Task to complete:
Among the records that follow, set down only the lines from the one containing "A country full of opportunities" to the one containing "Do options include", both included, exactly.
Extracted information: Begin
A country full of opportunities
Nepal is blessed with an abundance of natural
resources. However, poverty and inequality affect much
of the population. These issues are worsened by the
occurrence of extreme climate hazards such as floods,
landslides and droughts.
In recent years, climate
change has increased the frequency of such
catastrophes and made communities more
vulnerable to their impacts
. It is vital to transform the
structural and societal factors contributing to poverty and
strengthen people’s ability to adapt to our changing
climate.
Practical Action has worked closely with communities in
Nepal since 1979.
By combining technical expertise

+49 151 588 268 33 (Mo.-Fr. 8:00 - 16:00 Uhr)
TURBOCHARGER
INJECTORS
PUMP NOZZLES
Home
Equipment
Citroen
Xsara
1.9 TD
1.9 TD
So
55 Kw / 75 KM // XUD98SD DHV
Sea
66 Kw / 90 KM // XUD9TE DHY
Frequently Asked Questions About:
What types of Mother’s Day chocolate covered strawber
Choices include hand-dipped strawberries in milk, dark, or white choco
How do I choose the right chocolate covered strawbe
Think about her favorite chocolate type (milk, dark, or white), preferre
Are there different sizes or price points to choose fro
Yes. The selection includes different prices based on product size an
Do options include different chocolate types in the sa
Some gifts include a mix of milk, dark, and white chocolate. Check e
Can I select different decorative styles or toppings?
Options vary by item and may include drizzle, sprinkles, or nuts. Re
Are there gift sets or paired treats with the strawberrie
Extracted information: End
Extracted information: Begin
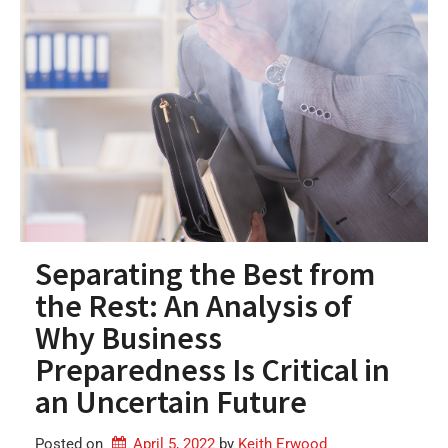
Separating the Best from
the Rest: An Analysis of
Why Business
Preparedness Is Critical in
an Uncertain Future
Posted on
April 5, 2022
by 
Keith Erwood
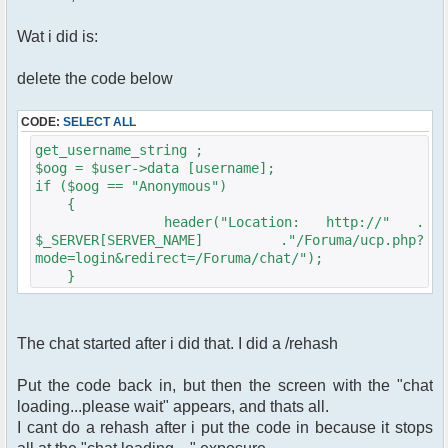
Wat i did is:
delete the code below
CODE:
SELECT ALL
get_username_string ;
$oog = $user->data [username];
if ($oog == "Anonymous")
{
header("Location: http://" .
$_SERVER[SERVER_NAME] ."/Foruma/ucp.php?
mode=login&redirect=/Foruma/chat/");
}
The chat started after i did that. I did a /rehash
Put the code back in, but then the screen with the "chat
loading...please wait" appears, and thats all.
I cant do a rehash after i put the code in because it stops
Extracted information: End
Solved problem:
A country full of opportunities
Nepal is blessed with an abundance of natural
resources. However, poverty and inequality affect much
of the population. These issues are worsened by the
occurrence of extreme climate hazards such as floods,
landslides and droughts.
In recent years, climate
change has increased the frequency of such
catastrophes and made communities more
vulnerable to their impacts
. It is vital to transform the
structural and societal factors contributing to poverty and
strengthen people’s ability to adapt to our changing
climate.
Practical Action has worked closely with communities in
Nepal since 1979.
By combining technical expertise

+49 151 588 268 33 (Mo.-Fr. 8:00 - 16:00 Uhr)
TURBOCHARGER
INJECTORS
PUMP NOZZLES
Home
Equipment
Citroen
Xsara
1.9 TD
1.9 TD
So
55 Kw / 75 KM // XUD98SD DHV
Sea
66 Kw / 90 KM // XUD9TE DHY
Frequently Asked Questions About:
What types of Mother’s Day chocolate covered strawber
Choices include hand-dipped strawberries in milk, dark, or white choco
How do I choose the right chocolate covered strawbe
Think about her favorite chocolate type (milk, dark, or white), preferre
Are there different sizes or price points to choose fro
Yes. The selection includes different prices based on product size an
Do options include different chocolate types in the sa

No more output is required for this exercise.